Yog Raj Chitrakar walks the length of Mumbai, from North to South and back. He walks for two days, carrying charcoal and canvas, perforating the ever-shifting membrane between art and life with every step. Chitrakar, the picture maker, stops now and again to, well, make pictures. Familiar scenes of Chowpatty Beach and the Oval Maidan find alternative expression in his strokes and smudges; a new face of Mumbai is born on his black and white canvas. At night, he sleeps in the waiting rooms of train stations, the rattle of the rails running through his dreams.
Chitrakar is merely one facet of the multidimensional character assumed by Nikhil Chopra, performance artist extraordinaire. The character himself is never the same. In New York City he alternatively prowls the streets in an all-black ensemble of top hat, billowing cape and boots and mulls around his gallery in an austere Gandhian get-up; in Tokyo he is the Queen and the Venice Biennale sees him go from mutton chops and cravat to shoulder length tresses and a thigh-high slit. These transformations are not curtain-call costume changes, but are conducted before his audience. Dress and undress and redress – everything is on view. During his journeys, the artist subjects himself to round-the-clock scrutiny by his audience, both performing and being under their ever-present, silent, Lacanian gaze. Thus Chopra subverts the traditional role of the artist, the picture maker himself becoming the object.
Often the crowds do not gather to watch Chopra’s drawings, impressive as they are as they are, stretched over large expanses of canvas, wall, earth. They come to watch the actor-character paradox unfold itself, rarely taking their eyes of the artist himself. Sometimes he moves achingly slow, taking a full minute to rise off a chair. Other times he whirls around the room, leaping and dipping along with the waves he is scrawling along the four walls of a gallery room.
The wanderer/draughtsman/mapmaker often takes long, winding walks through cities, shaving his eyebrows as he strolls through gentleman/dandy/queen. Through his performances one gets a sense not of the overarching motif of The Journey so much as an intense awareness of the present intersection of time, place and self. Chitrakar pauses along the way to sketch the moment, frozen and captured in charcoal, but these Memory Drawings readily assume the backdrop, surreally static behind the colourful Chopra.
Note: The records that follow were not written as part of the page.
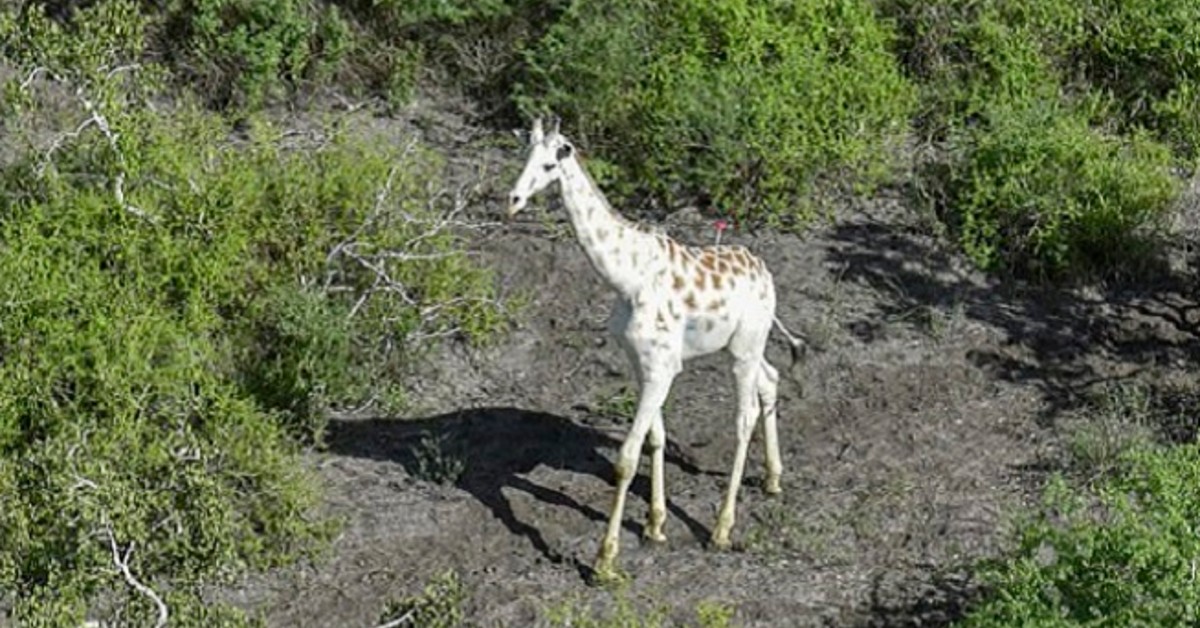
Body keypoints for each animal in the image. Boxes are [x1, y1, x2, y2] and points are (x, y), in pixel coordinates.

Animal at [506, 117, 806, 585]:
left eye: (551, 163)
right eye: (525, 155)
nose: (513, 201)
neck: (626, 278)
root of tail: (766, 274)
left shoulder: (661, 367)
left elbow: (627, 459)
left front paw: (604, 562)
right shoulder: (641, 364)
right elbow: (657, 439)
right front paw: (654, 526)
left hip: (744, 349)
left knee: (744, 417)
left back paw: (721, 529)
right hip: (741, 346)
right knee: (771, 380)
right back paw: (773, 479)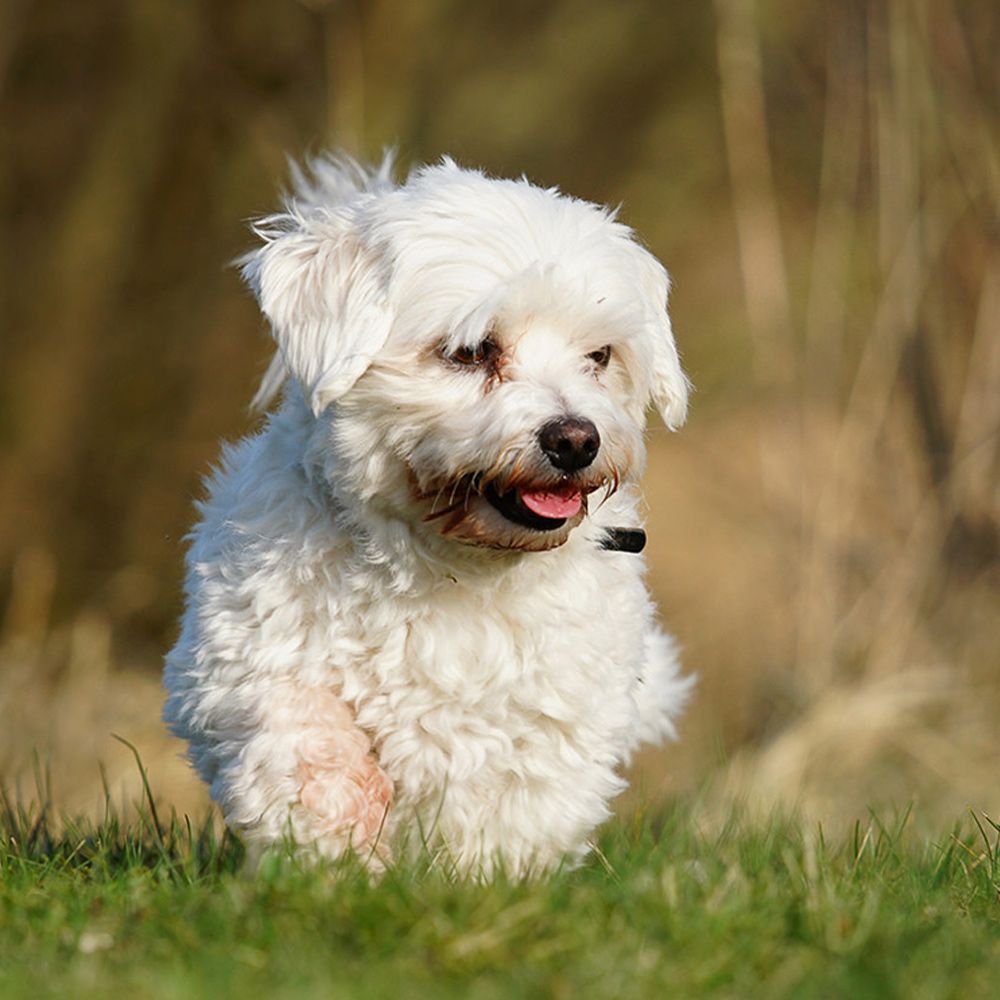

The daily rituals of sleeping, shaving, eating interspersed within the performance bring in a searing sense of reality that blurs the lines between actuality and illusion, a blur that if squinted at long enough would be forced to distil itself down to the question of the very essence of existence. Chitrakar, a fictional character himself, may dress up in garb from another century and surround himself with complimentary props. He may then seat his elaborately decked out self at an elaborately decked out table to sample an equally elaborate meal reminiscent of aristocracies long past, but underneath all the camouflage of civility persists the primary act of man eating.
Chopra allows us to be fellow travelers along his journey to the center of the character as he tests the boundaries of identity. His slow, deliberate movements force the viewer onto the knifepoint of the present moment, pulling them along on his tempestuous voyage across the tightrope that hangs between seeming and being. He squats in the dust to draw into the earth at Lal Chowk in Srinagar as the crowd around draws from him. Somewhere nearby, a train is rattling through a station, as passengers sleep in the waiting room.
Simone Dinshaw is a writer living in Mumbai.
Nikhil Chopra was born in 1974 and is currently moving from Berlin to Goa.